* _Dataset entries_:
◆ ◆ ◆
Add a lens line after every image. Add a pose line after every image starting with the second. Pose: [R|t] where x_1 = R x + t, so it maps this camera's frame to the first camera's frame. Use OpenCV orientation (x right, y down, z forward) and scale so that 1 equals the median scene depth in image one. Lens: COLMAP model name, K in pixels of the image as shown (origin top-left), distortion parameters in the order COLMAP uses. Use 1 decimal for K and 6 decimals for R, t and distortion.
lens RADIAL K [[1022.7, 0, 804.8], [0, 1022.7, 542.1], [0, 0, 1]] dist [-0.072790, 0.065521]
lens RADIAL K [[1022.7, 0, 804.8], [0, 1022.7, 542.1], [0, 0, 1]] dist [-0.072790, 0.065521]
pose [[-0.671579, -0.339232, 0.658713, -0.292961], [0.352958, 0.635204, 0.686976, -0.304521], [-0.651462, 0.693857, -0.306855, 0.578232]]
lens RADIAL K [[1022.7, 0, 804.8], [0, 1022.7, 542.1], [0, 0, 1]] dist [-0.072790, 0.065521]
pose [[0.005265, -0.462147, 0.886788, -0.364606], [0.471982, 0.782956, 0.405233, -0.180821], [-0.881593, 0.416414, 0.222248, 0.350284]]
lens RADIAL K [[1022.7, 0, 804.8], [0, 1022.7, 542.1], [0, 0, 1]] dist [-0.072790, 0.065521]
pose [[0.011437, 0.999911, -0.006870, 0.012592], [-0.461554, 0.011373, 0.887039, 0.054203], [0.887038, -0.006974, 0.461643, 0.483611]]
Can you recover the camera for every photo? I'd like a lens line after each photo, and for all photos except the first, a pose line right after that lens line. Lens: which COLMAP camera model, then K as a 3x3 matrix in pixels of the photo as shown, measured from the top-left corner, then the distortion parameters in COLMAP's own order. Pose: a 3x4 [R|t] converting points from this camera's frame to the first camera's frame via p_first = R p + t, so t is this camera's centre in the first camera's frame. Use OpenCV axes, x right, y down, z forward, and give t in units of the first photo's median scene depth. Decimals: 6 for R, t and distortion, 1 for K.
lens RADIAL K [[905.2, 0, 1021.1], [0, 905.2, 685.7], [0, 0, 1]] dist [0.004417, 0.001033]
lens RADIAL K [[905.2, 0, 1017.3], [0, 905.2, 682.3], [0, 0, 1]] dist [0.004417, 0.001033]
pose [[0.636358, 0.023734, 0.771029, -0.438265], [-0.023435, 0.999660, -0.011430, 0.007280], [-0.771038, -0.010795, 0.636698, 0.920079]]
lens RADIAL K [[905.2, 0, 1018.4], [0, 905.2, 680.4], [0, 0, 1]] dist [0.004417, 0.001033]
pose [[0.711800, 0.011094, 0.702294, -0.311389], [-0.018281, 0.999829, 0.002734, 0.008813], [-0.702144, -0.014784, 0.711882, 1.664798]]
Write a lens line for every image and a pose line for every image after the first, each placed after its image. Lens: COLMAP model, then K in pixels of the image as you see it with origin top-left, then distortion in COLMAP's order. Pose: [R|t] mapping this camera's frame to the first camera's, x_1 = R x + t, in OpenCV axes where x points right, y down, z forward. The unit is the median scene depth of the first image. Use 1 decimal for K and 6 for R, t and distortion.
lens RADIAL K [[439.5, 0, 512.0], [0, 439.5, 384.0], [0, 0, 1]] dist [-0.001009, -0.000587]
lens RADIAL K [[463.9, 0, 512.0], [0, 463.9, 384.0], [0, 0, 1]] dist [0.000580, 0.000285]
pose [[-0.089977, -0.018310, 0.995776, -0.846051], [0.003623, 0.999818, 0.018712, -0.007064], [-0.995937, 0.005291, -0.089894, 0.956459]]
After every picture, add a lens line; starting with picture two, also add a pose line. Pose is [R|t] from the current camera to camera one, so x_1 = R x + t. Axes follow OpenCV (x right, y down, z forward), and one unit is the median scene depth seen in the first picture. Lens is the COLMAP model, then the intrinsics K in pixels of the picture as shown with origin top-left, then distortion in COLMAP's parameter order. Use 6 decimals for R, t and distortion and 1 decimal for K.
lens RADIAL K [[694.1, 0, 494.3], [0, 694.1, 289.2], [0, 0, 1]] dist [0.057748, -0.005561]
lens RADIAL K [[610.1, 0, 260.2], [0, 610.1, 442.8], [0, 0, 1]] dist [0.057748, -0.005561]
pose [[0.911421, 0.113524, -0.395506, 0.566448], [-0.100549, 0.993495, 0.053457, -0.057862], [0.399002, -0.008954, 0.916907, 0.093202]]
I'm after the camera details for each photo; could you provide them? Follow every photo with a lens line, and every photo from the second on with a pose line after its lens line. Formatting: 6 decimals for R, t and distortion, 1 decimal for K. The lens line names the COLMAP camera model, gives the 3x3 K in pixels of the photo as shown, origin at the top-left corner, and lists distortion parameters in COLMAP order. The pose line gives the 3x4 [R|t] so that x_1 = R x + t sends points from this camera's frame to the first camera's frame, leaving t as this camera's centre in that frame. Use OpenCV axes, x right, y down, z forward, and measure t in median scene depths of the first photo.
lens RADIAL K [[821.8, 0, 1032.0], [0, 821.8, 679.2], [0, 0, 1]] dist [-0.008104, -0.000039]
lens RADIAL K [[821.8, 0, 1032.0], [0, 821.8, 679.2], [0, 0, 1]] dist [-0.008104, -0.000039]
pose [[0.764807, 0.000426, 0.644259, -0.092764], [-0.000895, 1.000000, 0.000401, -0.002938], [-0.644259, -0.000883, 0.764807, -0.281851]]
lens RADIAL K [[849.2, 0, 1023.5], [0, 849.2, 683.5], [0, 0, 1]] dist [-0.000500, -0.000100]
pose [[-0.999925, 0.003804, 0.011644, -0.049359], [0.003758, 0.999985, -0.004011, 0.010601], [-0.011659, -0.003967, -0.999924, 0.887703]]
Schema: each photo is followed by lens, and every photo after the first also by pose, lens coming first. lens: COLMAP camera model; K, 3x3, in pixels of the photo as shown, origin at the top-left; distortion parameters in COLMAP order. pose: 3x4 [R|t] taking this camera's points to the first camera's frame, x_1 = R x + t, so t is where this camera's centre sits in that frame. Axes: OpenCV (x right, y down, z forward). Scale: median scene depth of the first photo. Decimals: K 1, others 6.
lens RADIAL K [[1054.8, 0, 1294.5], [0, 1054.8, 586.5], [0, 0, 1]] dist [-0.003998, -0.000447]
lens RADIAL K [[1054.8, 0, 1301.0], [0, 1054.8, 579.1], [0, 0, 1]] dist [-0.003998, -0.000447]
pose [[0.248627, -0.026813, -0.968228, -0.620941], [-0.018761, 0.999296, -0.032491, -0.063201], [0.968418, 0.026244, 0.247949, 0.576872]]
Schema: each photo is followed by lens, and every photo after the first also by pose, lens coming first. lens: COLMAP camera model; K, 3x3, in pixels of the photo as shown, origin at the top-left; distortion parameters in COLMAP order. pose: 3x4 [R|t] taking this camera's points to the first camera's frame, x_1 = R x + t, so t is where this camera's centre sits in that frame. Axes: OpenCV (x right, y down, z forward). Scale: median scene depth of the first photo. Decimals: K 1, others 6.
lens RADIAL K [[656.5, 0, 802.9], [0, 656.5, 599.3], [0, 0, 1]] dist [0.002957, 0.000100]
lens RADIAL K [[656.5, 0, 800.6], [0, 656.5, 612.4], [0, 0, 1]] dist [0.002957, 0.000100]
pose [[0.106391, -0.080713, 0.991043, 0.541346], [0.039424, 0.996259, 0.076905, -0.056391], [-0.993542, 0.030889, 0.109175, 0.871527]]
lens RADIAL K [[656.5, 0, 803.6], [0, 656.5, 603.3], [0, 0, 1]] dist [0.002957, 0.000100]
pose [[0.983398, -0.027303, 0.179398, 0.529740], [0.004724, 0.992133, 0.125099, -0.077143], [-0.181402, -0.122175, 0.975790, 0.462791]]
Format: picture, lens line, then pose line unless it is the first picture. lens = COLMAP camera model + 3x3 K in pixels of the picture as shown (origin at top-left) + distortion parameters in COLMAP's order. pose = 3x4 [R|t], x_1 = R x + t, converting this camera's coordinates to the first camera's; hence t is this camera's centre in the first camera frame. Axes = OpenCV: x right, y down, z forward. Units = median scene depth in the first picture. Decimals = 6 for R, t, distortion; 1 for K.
◆ ◆ ◆
* _Prompt_: Copy out, word for word, the lines of the material from the one containing "Write a lens" down to and including the one containing "dist [0.000580, 0.000285]".

* _Answer box_:
Write a lens line for every image and a pose line for every image after the first, each placed after its image. Lens: COLMAP model, then K in pixels of the image as you see it with origin top-left, then distortion in COLMAP's order. Pose: [R|t] mapping this camera's frame to the first camera's, x_1 = R x + t, in OpenCV axes where x points right, y down, z forward. The unit is the median scene depth of the first image. Use 1 decimal for K and 6 for R, t and distortion.
lens RADIAL K [[439.5, 0, 512.0], [0, 439.5, 384.0], [0, 0, 1]] dist [-0.001009, -0.000587]
lens RADIAL K [[463.9, 0, 512.0], [0, 463.9, 384.0], [0, 0, 1]] dist [0.000580, 0.000285]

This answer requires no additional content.